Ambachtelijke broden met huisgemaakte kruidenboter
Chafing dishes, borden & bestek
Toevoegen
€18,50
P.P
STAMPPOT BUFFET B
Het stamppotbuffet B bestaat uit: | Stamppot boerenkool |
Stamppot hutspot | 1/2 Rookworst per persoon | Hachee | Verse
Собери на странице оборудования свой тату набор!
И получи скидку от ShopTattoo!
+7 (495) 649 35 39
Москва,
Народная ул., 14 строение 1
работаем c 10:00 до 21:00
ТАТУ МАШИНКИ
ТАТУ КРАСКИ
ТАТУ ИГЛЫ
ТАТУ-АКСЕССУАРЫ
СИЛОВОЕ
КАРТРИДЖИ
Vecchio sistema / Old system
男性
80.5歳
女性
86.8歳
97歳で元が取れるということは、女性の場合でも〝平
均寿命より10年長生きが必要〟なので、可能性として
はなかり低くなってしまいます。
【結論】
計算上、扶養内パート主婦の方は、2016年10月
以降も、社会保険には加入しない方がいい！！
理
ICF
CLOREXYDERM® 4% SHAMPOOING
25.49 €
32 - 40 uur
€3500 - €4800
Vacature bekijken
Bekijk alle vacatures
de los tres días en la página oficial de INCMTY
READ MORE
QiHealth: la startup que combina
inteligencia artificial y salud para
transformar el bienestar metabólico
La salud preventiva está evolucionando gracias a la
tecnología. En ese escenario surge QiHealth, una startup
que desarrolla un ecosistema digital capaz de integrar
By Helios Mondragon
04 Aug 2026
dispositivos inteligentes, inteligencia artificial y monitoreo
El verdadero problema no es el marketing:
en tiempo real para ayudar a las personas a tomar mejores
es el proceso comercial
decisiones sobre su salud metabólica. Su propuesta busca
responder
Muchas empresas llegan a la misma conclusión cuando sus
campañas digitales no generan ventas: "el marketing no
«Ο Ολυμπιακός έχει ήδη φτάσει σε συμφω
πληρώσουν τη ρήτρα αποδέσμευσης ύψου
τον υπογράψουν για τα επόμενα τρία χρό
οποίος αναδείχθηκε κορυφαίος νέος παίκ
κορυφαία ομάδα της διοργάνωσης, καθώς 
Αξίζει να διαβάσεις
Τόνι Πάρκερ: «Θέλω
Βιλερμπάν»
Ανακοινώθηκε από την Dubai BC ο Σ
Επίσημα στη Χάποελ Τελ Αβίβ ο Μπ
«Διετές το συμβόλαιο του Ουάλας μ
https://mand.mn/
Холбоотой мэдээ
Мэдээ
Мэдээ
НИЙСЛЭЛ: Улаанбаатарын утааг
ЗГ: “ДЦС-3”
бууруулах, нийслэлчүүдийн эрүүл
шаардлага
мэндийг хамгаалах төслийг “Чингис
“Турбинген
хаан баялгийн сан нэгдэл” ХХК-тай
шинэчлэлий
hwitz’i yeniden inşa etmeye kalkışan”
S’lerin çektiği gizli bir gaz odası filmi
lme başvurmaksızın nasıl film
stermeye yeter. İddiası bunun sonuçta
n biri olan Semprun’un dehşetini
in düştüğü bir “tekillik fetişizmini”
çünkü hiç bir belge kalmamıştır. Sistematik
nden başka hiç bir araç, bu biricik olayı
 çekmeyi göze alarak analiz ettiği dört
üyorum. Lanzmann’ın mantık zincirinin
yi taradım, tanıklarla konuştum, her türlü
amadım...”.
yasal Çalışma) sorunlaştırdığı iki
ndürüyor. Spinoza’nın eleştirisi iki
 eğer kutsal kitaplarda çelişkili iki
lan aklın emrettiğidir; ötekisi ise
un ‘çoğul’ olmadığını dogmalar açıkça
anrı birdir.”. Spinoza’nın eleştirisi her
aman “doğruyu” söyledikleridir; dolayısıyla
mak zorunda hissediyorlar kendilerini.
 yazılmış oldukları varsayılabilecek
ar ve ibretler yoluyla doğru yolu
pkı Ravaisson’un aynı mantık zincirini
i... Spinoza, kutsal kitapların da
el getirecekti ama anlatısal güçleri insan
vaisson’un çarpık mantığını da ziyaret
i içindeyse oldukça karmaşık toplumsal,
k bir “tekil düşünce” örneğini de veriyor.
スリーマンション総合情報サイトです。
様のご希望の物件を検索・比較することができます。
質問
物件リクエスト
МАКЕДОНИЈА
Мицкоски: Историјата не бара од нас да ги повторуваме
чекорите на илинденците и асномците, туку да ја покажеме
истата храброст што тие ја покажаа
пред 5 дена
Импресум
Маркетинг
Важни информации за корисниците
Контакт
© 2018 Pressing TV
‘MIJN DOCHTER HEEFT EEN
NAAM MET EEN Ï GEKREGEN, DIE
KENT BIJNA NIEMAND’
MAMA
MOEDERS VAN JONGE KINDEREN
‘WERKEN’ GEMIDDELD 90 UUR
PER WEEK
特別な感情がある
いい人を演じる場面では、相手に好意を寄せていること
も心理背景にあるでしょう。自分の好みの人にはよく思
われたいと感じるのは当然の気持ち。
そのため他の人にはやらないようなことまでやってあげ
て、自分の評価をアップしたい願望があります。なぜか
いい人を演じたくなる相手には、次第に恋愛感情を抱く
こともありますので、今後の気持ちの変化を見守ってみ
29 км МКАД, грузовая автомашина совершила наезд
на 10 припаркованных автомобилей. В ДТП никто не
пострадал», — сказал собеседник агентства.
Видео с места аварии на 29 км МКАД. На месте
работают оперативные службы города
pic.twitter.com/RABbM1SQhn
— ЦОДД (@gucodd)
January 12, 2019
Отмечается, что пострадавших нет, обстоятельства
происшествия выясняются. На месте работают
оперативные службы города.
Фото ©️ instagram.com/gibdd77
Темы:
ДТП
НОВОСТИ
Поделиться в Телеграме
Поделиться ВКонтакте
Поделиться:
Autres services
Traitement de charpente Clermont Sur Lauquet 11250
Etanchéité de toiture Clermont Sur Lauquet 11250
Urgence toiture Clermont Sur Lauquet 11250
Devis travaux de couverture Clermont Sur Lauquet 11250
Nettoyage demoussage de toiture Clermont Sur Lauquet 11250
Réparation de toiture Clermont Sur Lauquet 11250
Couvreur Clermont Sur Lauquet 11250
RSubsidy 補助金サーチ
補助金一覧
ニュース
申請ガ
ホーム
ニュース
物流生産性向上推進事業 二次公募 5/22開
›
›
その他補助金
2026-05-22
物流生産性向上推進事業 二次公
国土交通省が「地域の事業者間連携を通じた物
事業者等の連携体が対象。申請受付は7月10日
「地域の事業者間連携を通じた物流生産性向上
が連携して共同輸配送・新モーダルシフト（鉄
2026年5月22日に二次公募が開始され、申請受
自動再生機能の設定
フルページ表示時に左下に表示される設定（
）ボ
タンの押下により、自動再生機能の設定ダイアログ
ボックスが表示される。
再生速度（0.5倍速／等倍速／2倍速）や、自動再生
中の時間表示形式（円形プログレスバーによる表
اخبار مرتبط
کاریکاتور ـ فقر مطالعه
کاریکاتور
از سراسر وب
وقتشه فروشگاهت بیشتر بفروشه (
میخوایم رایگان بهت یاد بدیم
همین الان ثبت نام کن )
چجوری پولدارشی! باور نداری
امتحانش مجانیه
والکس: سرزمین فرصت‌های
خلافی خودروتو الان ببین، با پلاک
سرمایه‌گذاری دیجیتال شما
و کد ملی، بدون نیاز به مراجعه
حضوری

┄┄┄┄┄┄┄┄┄┄┄┄┄┄┄┄┄┄┄┄

Copy out the lines above exactly, beginning at the one that contains "Het stamppotbuffet B" and ending at the one that contains "97歳で元が取れるということは、女性の場合でも〝平".

Het stamppotbuffet B bestaat uit: | Stamppot boerenkool |
Stamppot hutspot | 1/2 Rookworst per persoon | Hachee | Verse
Собери на странице оборудования свой тату набор!
И получи скидку от ShopTattoo!
+7 (495) 649 35 39
Москва,
Народная ул., 14 строение 1
работаем c 10:00 до 21:00
ТАТУ МАШИНКИ
ТАТУ КРАСКИ
ТАТУ ИГЛЫ
ТАТУ-АКСЕССУАРЫ
СИЛОВОЕ
КАРТРИДЖИ
Vecchio sistema / Old system
男性
80.5歳
女性
86.8歳
97歳で元が取れるということは、女性の場合でも〝平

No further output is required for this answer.